Herb Lin, professeur à Stanford, a répondu à sa façon : « Que signifie le fait de donner le contrôle d’une arme nucléaire à l’IA ? (…) Une partie du problème, c’est que les LLM ont repris le débat à leur compte. »

Il semblerait que personne, à Chicago, ne pense que cela puisse passer par l’obtention des codes nucléaires dans un avenir prévisible. Mais cela s’affirme plutôt en disant que l’homme « doit » garder le contrôle. Mais d’un autre côté on utiliserait volontiers dans les milieux concernés des « ordinateurs interactifs » capables de « prévoir » ce que feraient Poutine ou Xi dans des situations données à partir de l’analyse de leurs déclarations, faits et gestes antérieurs. Sans aucun moyen de juger de la sincérité de ceux-ci, observe Wolfsthal.

Or le problème qui surgit alors est que l’IA, utilisée comme aide à la décision, peut peser sur les décisions prises par les responsables humains.

 

Le mix IA-arme nucléaire est explosif pour tous

Wolfsthal, qui ne croit pas en l’éventualité d’une décision de déclenchement prise par l’IA de manière autonome, souligne néanmoins qu’en l’intégrant pour automatiser certains processus du système, celui-ci souffre dès lors d’une vulnérabilité exploitable par l’adversaire, voire que l’IA produise des recommandations que les décisionnaires – qui doivent s’appuyer sur une multitude de données et d’alertes précoces qu’il faut savoir interpréter – comprennent mal, jusqu’à prendre de « mauvaises décisions ». Plusieurs personnes participent ensuite à la mise en œuvre, faite d’une multitude de décisions humaines (aux Etats-Unis il faut deux personnes pour lancer une arme depuis un hangar donné, actionnant deux clefs de concert).

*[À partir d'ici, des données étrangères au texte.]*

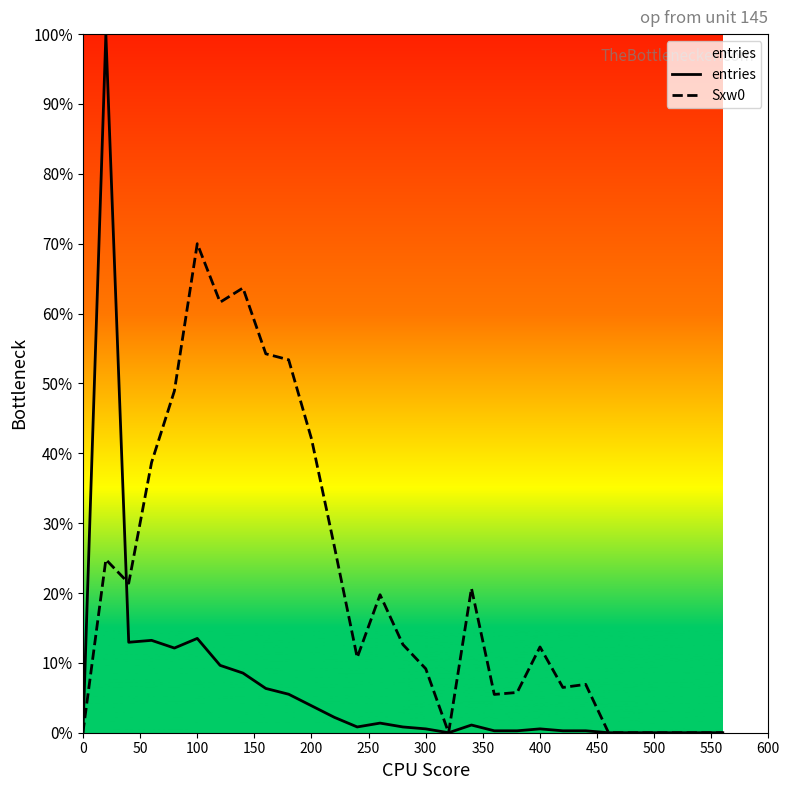

Rank the series by their average value, from highest to lowest.

Sxw0, entries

« Que se passera-t-il lorsque l’IA prendra le contrôle sur une partie de ce processus ? », s’interroge l’expert, qui évoque la difficulté de confirmer, sans constat humain, le déclenchement d’une attaque nucléaire par un adversaire. De son côté Bob Latiff souligne qu’il faut de l’expérience de formation humaine et un bon jugement humain pour prendre des décisions dans ce domaine – et cite l’exemple de ce lieutenant-colonel soviétique, Stanislav Petrov, qui prit sur lui en 1983, fort de ses connaissances y compris psychologiques, de ne pas réagir à une alerte d’attaque en jugeant que les systèmes s’étaient forcément trompés en annonçant que cinq missiles américains avaient été lancés contre l’URSS. L’IA serait incapable d’un tel jugement.

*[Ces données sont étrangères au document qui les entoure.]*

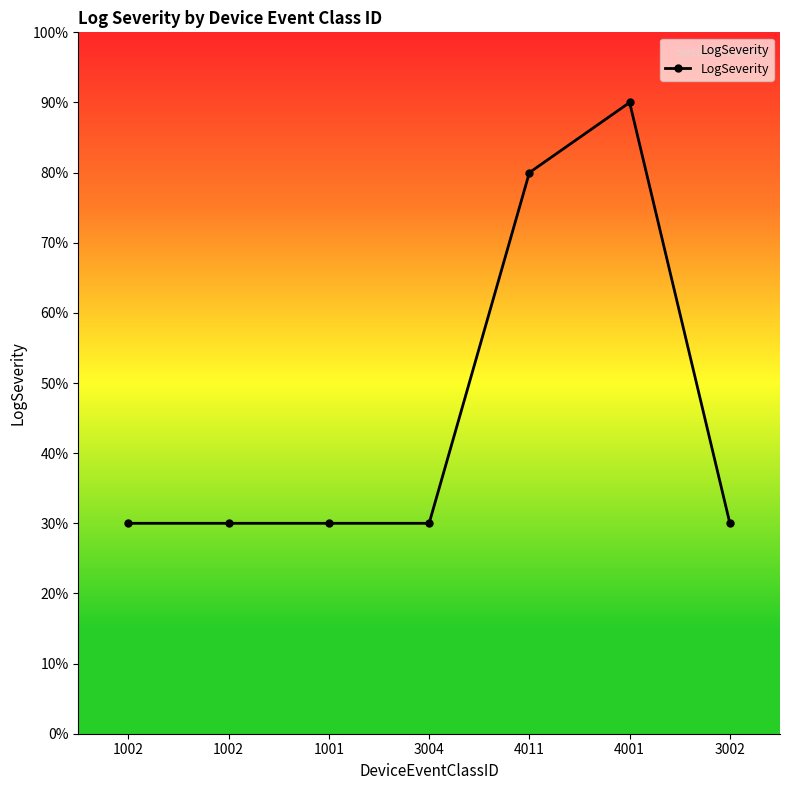

How many interior local peaks (higher than both neighbors) does the data have?

1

Ce n’est au demeurant pas sa seule faiblesse, du point de vue humain. Les exemples abondent désormais d’IA qui ne respectent pas les frontières qui leur ont été imposées par l’homme, ce qui interdit de pouvoir affirmer avec certitude que l’IA ne retournera pas des armes, et en particulier des armes nucléaires, contre l’humanité.

 

Mettre de l’IA partout

Victor Tangermann de Futurism.com souligne que les risques sont mal compris à l’heure actuelle, et que cela peut avoir des conséquences dramatiques quand on confie la sauvegarde d’armes nucléaires à l’IA. Et de citer Eric Schmidt, ancien PDG de Google, qui avait mis en garde contre une « IA de niveau humain » qui pourrait ne plus être incité à « nous écouter » : « Les gens ne comprennent pas ce qui se passe lorsqu’on est face à une intelligence à ce niveau. »

A l’heure actuelle, les Etats-Unis « mettent de l’IA partout », souligne l’article. On peut être sûr que la Chine n’en fait certainement pas moins, et la Russie se rêve en leader de l’intelligence artificielle. Mais les risques de l’IA couplée avec la force nucléaire ne visent pas telle ou telle nation de manière univoque : ils visent l’humanité dans son ensemble. Au point que l’idée d’un « désarmement » de l’IA, « simultané et synchronisé », devient la seule solution.